A women’s group has called for more support for victims of sexual offences after it was revealed the police officer who murdered Sarah Everard claimed more than £20,000 in legal aid.

Wayne Couzens claimed the amount in public funds for representation at a police station and at crown court, according to the data provided after a Freedom of Information Act request by Metro.co.uk.

The 48-year-old was handed a whole-life sentence in September for the kidnap, rape and murder of Ms Everard.

The Metropolitan Police firearms officer had falsely claimed after his arrest in March 2021 that he had been forced to kidnap the 33-year-old and hand her over to a gang.

But the CPS said that he had used ‘deliberate planning’ and made ‘continued efforts to cover up his crimes’.

He pleaded guilty to murder when he appeared at the Old Bailey via video link from prison in July ahead of the sentencing three months later.

During the case, Couzens was able to claim legal aid to the value of £294 for a solicitor at an unnamed police station and £17,136 for a barrister after the proceedings reached the Old Bailey.

Another £2,692 was claimed in unspecified ‘disbursements’ – expenses given by the Legal Aid Agency (LAA) to legal aid providers before being paid to other parties in a case.



The amount is not a finished total, as the LAA said in its response that it is not yet in receipt of all the claims associated with Couzen’s representation at the Old Bailey.

In November, he lodged an appeal to reduce the length of his custodial sentence.

Lisa Longstaff, spokesperson for Women Against Rape, acknowledged defendants have a right to legal aid but drew a parallel with the access to the justice system for victims of sexual offences.

She said: ‘Everyone is entitled to a defence. Legal aid is based on income and wealth and is a crucial right that we’ve fought for years to defend from sweeping Tory cuts.

‘These cuts have denied access to the law for many of the women we work with, such as survivors of domestic abuse including women seeking asylum and mothers forced to live in poverty.’

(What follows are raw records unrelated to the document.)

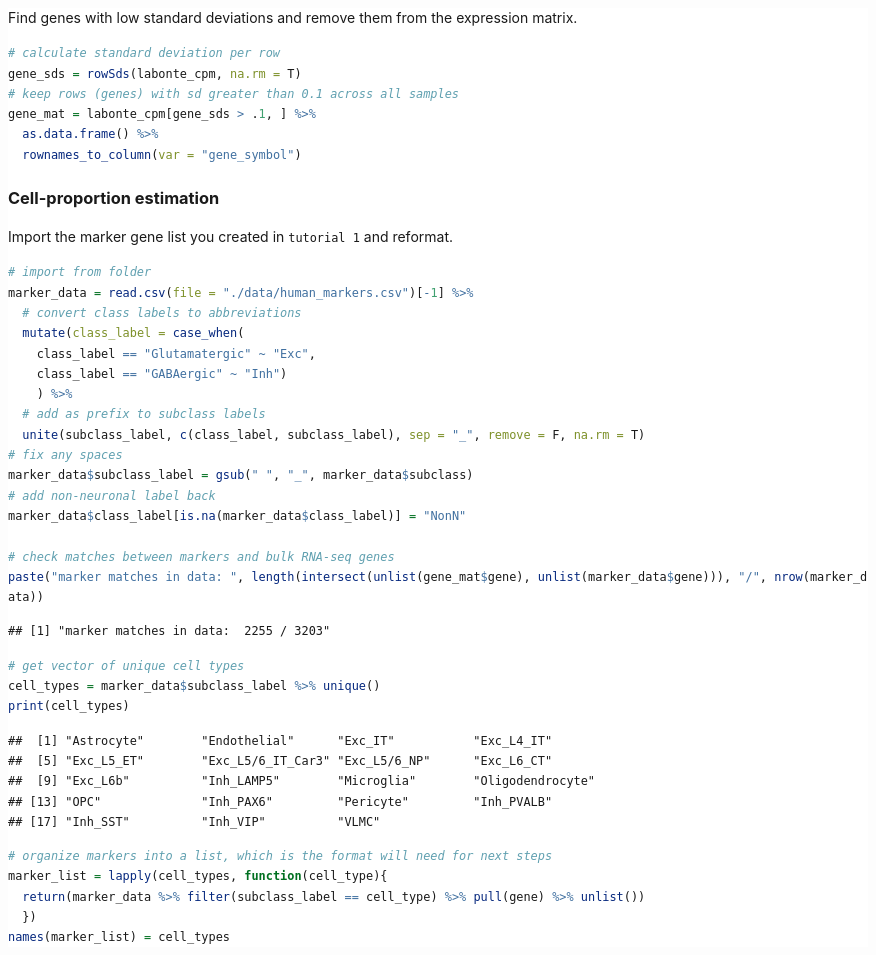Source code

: Find genes with low standard deviations and remove them from the expression matrix.


```r
# calculate standard deviation per row
gene_sds = rowSds(labonte_cpm, na.rm = T) 
# keep rows (genes) with sd greater than 0.1 across all samples 
gene_mat = labonte_cpm[gene_sds > .1, ] %>%
  as.data.frame() %>%
  rownames_to_column(var = "gene_symbol")
```

### **Cell-proportion estimation**

Import the marker gene list you created in `tutorial 1` and reformat.


```r
# import from folder 
marker_data = read.csv(file = "./data/human_markers.csv")[-1] %>%
  # convert class labels to abbreviations
  mutate(class_label = case_when(
    class_label == "Glutamatergic" ~ "Exc",
    class_label == "GABAergic" ~ "Inh")
    ) %>%  
  # add as prefix to subclass labels 
  unite(subclass_label, c(class_label, subclass_label), sep = "_", remove = F, na.rm = T)
# fix any spaces
marker_data$subclass_label = gsub(" ", "_", marker_data$subclass)
# add non-neuronal label back 
marker_data$class_label[is.na(marker_data$class_label)] = "NonN"

# check matches between markers and bulk RNA-seq genes 
paste("marker matches in data: ", length(intersect(unlist(gene_mat$gene), unlist(marker_data$gene))), "/", nrow(marker_data))
```

```
## [1] "marker matches in data:  2255 / 3203"
```

```r
# get vector of unique cell types 
cell_types = marker_data$subclass_label %>% unique()
print(cell_types)
```

```
##  [1] "Astrocyte"        "Endothelial"      "Exc_IT"           "Exc_L4_IT"       
##  [5] "Exc_L5_ET"        "Exc_L5/6_IT_Car3" "Exc_L5/6_NP"      "Exc_L6_CT"       
##  [9] "Exc_L6b"          "Inh_LAMP5"        "Microglia"        "Oligodendrocyte" 
## [13] "OPC"              "Inh_PAX6"         "Pericyte"         "Inh_PVALB"       
## [17] "Inh_SST"          "Inh_VIP"          "VLMC"
```

```r
# organize markers into a list, which is the format will need for next steps 
marker_list = lapply(cell_types, function(cell_type){
  return(marker_data %>% filter(subclass_label == cell_type) %>% pull(gene) %>% unlist())
  })
names(marker_list) = cell_types
```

In its response to the request, the LAA said: ‘Anyone facing a crown court trial is eligible for legal aid, subject to a strict means test.

‘Depending on their means, applicants for criminal legal aid can be required to pay contributions up to the entire cost of the defence.’

The LAA has previously said that without ‘proper legal representation’ a defendant could argue that a hearing was unfair and ‘any conviction they received could be quashed’.

What is legal aid?

The Legal Aid Agency (LAA) provides civil and criminal legal aid and advice in England and Wales to help people deal with their legal problems.

The LAA is an executive agency, sponsored by the Ministry of Justice.

Before someone is granted legal aid, they will be asked about their income and savings, with the system being means-tested.

Areas where support can be provided are wide-ranging and include clinical negligence, community care, debt and domestic abuse.

In November 2020, Metro.co.uk told how three men who carried out a murder that one of them boasted about on Snapchat helped run up a legal aid bill of more than £500,000.

The killers were granted state aid for their defence at Warwick Crown Court as they pleaded not guilty to killing Emmanuel Lukenga after he was hunted down in a Coventry street.

In another high-profile case, Christopher Halliwell racked up a £3,300 legal aid bill in the space of a few days after his arrest for the murder of 22-year-old Sian O’Callaghan.

Haliwell, 57, is currently serving two life sentences for the murder and for killing Becky Godden Edwards.

Both prosecution and defence were praised for their ‘exceptional assistance’ by Lord Justice Fulford in his concluding remarks at Couzens’ sentencing.

Responding to WAR’s comment, the Ministry of Justice referred to its pledge in October 2021 to increase funding for victims, courts and prisons.

The settlement – amounting to £11.5 billion – was announced as the biggest increase in more than a decade for the justice system.